> [Work task 1] In the guide on disabling adaptive brightness and contrast in Windows, what value should FeatureTestControl be changed to?
> [Work task 2] From the guide on disabling adaptive brightness and contrast, rewrite the paragraph beginning "Adaptive contrast auto-adjusts aspects" as a short bulleted list.

──────── Extract to read ────────

How To Disable Adaptive Brightness and Contrast in WindowsIf your Surface Pro, Laptop or Book display suddenly shifts brightness at night time or when switching applications these simple registry tricks will solve it.

Adaptive brightness and adaptive contrast are two mechanisms by which Windows, the Surface Book, Laptops, and Surface Pro change the brightness and contrast of the screen depending on the ambient conditions and what you are viewing.

Adaptive brightness in Windows 10 works similarly to how your phone adjusts the screen's brightness depending on the light it perceives. This prevents the screen from being brightly lit at all times and saves battery life when the computer isn't being charged.
Adaptive contrast auto-adjusts aspects of the screen based on light or dark scenes. This can give a richer experience to gaming and movies. However, it isn't easy to work with photos where you need accurate colour representation. It can also be annoying if you regularly switch between a "dark mode" application and a white or light web page as the screen ramps up the brightness.
How to Fix Surface Screen Dimming Problems
Disable Adaptive Brightness in Windows 10
You can easily turn the adaptive brightness feature on or off from the advanced options in your current power plan. To do that, head to the Start Menu and search for "Power & Sleep settings". Open the link that appears.
In the related settings section, click the link for Additional Power Settings.

In the window that pops up, click on Change Plan Settings next to the selected power plan.

In this new window, find and click on the link for "Change advanced power settings".

Now locate the Display options, then Enable adaptive brightness. You can turn the options off to disable Adaptive Brightness in Windows 10 from here.

Disable Adaptive Contrast in Windows 10
Unfortunately, there is no easy way to turn off the adaptive contrast. While many users combine the two, disabling auto-brightness won't solve this behaviour if it bothers you. Microsoft does not offer any way to turn off adaptive contrast through the Windows 10 interface, so the registry is the only way to do it.
Warning: Modifying the system registry can have dire repercussions if not followed precisely, including driver failures, system instability, or inability to boot into Windows. Users are always encouraged to run a system backup restore point before making any changes to the registry.
Launch RegEdit and navigate to Computer\HKEY_LOCAL_MACHINE\SYSTEM\ControlSet001\Control\Class\{4d36e968-e325-11ce-bfc1-08002be10318}\0001
.
Scroll down to mid-page, and then find FeatureTestControl
and double-click to edit the DWORD Value. Change Value data from 9240 (default) to 9250 (leave in base hexadecimal).
If the value does not exist in this location, instead navigate to Computer\HKEY_LOCAL_MACHINE\SYSTEM\ControlSet001\Control\Class\{4d36e968-e325-11ce-bfc1-08002be10318}\0000
. There is a difference between Surface Books, Surface Pro and Windows update versions.
Hit OK to save the changes and restart the Surface to apply changes.
To re-enable the feature, retrace the above steps, change 9250 back to 9240, save, and restart.

──────── Material provided ────────

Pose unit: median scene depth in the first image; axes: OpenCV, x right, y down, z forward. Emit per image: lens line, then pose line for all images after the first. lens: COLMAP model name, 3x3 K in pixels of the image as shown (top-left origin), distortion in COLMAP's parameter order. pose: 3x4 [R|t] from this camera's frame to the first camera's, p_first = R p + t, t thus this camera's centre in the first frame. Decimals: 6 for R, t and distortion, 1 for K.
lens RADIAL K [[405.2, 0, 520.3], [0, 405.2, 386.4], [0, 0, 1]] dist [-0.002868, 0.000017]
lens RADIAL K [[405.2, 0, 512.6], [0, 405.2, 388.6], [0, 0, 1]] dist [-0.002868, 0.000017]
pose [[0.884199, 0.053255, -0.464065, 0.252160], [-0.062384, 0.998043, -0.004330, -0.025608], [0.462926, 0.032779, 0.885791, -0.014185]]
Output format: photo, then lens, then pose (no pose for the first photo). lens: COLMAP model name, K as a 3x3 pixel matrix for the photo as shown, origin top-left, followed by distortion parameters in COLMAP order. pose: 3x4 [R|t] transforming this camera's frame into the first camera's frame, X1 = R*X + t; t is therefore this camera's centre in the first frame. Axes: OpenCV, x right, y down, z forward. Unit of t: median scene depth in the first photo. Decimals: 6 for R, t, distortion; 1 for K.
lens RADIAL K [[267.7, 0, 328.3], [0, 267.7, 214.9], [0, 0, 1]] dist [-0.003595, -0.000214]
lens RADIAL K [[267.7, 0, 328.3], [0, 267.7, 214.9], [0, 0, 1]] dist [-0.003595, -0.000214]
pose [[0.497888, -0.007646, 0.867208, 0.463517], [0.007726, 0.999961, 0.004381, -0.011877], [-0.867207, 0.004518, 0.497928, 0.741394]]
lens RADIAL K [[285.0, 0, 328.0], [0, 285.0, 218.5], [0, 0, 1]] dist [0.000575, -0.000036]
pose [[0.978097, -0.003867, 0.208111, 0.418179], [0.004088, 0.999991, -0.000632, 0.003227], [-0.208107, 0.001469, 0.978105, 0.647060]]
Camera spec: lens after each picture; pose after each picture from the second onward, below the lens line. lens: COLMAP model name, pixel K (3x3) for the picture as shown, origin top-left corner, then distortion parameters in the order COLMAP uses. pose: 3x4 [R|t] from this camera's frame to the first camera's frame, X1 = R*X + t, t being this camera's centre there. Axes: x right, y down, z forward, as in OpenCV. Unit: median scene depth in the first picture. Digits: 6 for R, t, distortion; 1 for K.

────────

> [Answer area 1] 9250, left in base hexadecimal.

> [Answer area 2]
- Adaptive contrast adjusts the screen automatically for light or dark scenes.
- It can make gaming and movies richer.
- It makes working with photos that need accurate color difficult.
- It can be annoying when switching between a dark-mode application and a light web page, because the screen ramps up the brightness.